Buna karşın feminist ve gerçeküstücü bir yönetmen olarak Ulrike Ottinger’in filmografisi, sinemada estetik modernizm izlenebileceği bir yelpaze sağlamaktadır. Satir ve fantezi eşliğinde görsel haz arayışındaki yönetmenin 1979’da çektiği Bildnis Einer Trinkerin, bir kadının, içki içmekten başka bir güdülenmeye sahip olmaksızın, tek yön biletle Berlin’e gelişini ve arzusunu gerçekleştirmesini aktarmaktadır. Ana karakterin geçmişi ve geleceğinin bilinmezliği, filmlik zamandaki eylemlere ve görünümlere mutlak bir odak sağlamaktadır.
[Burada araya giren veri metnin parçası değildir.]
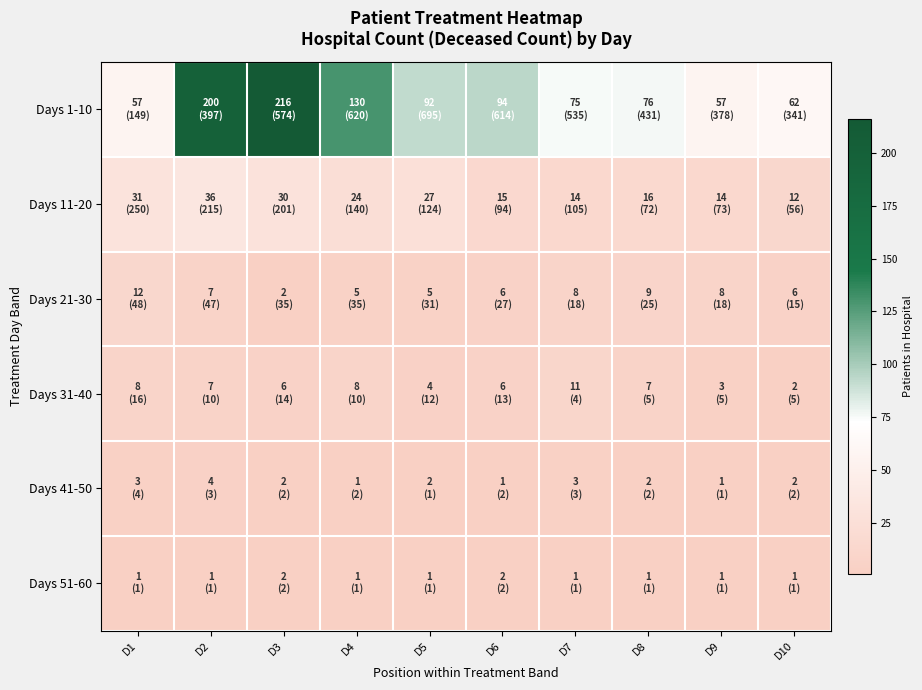

Count the number of data series in this chart.

6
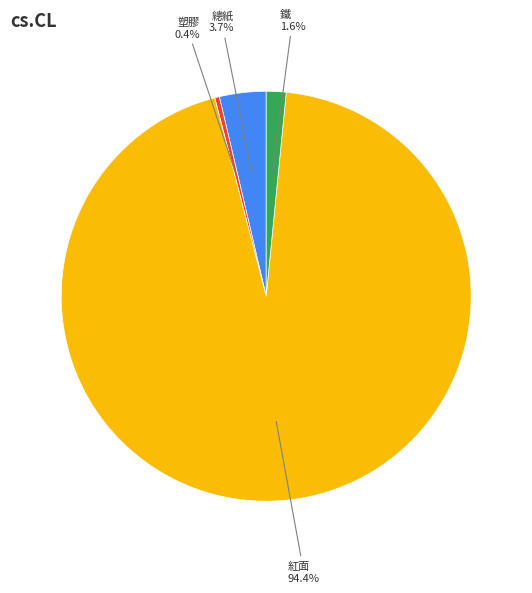

Between 總紙 and 塑膠, which is larger?

總紙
Film boyunca hiç konuşmayan karakter, kostüm repertuarıyla dişil bir dandy, dur durak bilmeyen devinimiyleyse bir flanöz halini almaktadır. Yan karakterlerle beraber adeta gezici bir sirkin parçasına dönüşen ana karakterin davranışları, filmi estetik modernist bir tepki hüviyetine büründürmektedir.
Filmin bunu sağlamasında, kavramsal çerçeve babında arzu ve dekadans öne çıkmaktadır. Filmdeki absürtlüğün tetiklenmesi açısından belirleyici olan arzu, Deleuze ve Guattari’nin sözcüğü kavramsallaştırırken dâhil ettikleri üretkenlik ve toplumsallıkla uyum göstermektedir. Ana karakterin içki içme eyleminin yol açtıklarıysa dekadansa işaret etmektedir. Düşkünleşmek ve çöküş anlamlarını içeren dekadans, Paglia’nın sözcüğü sanat ve cinsellik ekseninde kavramsallaştırmasıyla uyum göstermektedir. Estetik modernizmin, arzunun ve dekadansın ortak paydası olan burjuvazi ve kapitalizm karşıtlığı, filme sıra dışı bir önem kazandırmaktadır.
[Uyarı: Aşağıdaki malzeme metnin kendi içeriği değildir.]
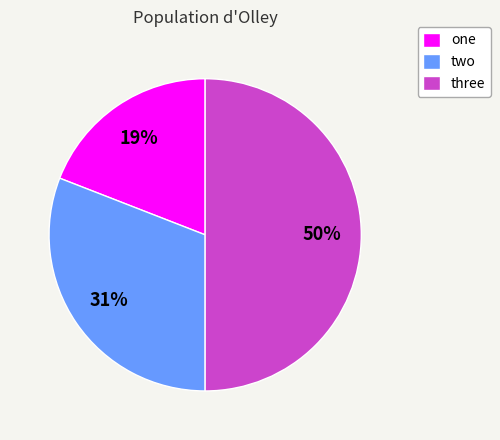

To the nearest percent, what is the difference between the largest and smallest slice percentages?

31%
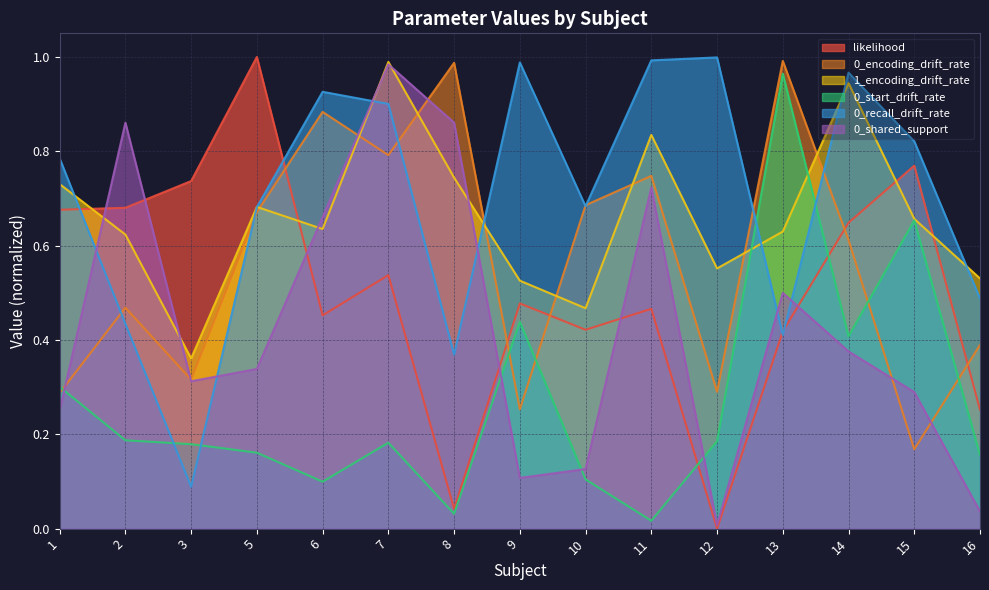

Is it true that 0_shared_support equals 0.3 at 5?

True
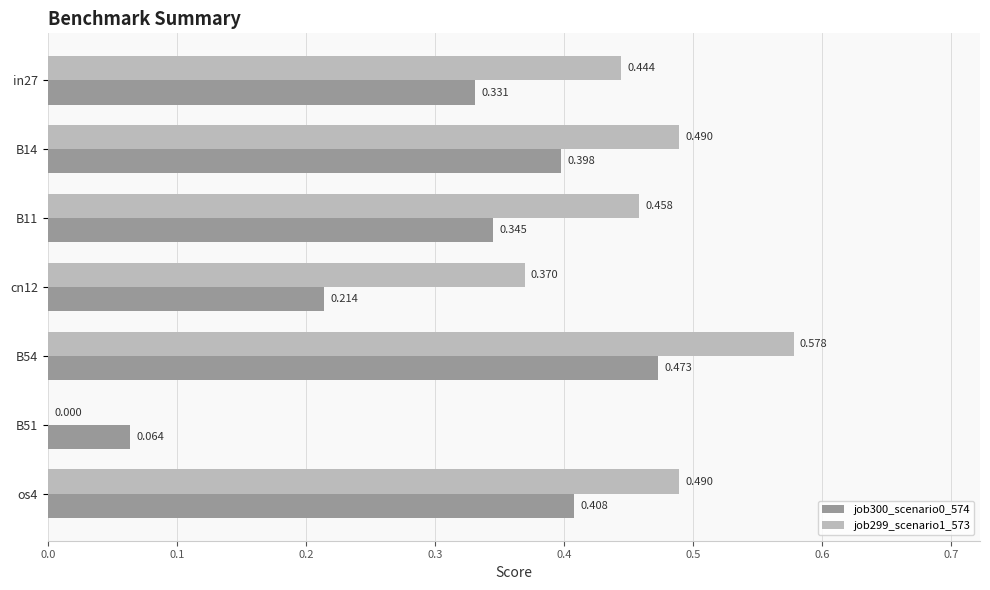

Is the value of job300_scenario0_574 at cn12 greater than the value of job299_scenario1_573 at B11?

No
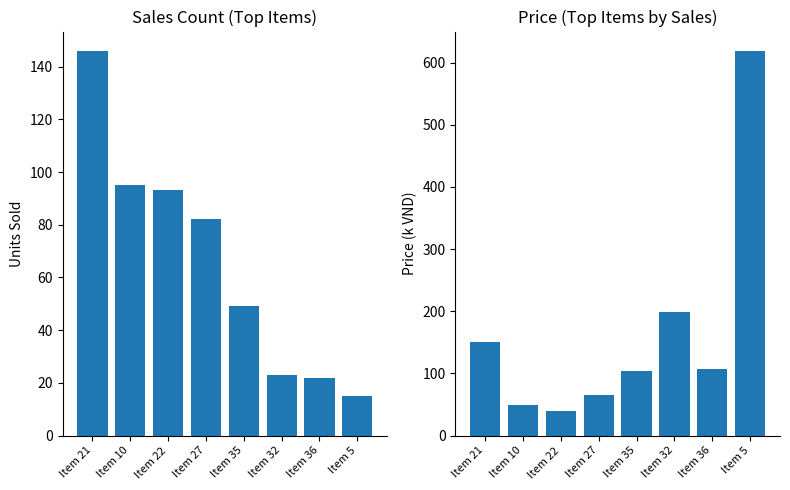

Which series has the largest range (max minus min)?

Price (k VND)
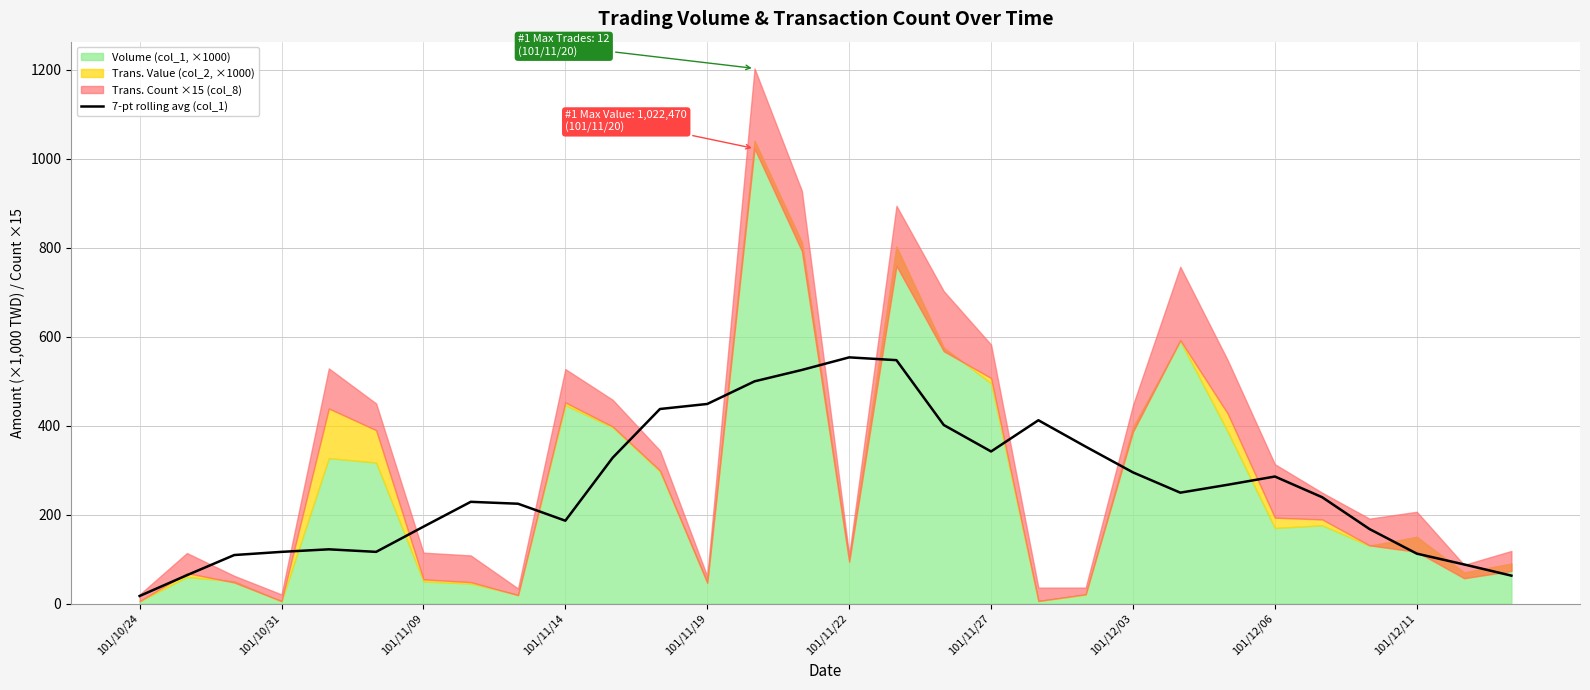

What is the maximum value for 7-pt rolling avg (col_1)?

553.3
Aesthetic modernism parts from modernization which is characterised by westernization and progress. Aesthetic modernism, which prefers stability over improvement, primitivity over contemporary, imagination over mind, play over work and subconscious over consciousness is, with the enforcement of modern process, the other modern choice alongside the dominant version of modernization. It is difficult to say that the aesthetic modernism, which is interpreted as the stakeholder theme of 19th century romanticism and 20th century avant-garde, is treated sufficiently cinema.
In spite of this, the filmography of Ulrike Ottinger as a feminist and surrealist director, provides a spectrum through which viewing of aesthetic modernism in cinema is possible). Bildnis Einer Trinkerin, which the director shot in 1979 while in pursuit of visual pleasure in the company of satire and fantasy, conveys the arrival of a woman in Berlin with one-way ticket and no other motivation than to get drunk and how she realizes her desire. The obscurity of the past and future of the main character provides an absolute focus to the actions and appearances that takes place in films timeline. The character who does not speak throughout the film becomes a feminine dandy with her costume repertoire and a flâneuse with her movements that knows no limit. Through the behaviours of the main character who, together with the side characters almost becomes part of a travelling circus, the film assumes an identification as an aesthetic modernist reaction.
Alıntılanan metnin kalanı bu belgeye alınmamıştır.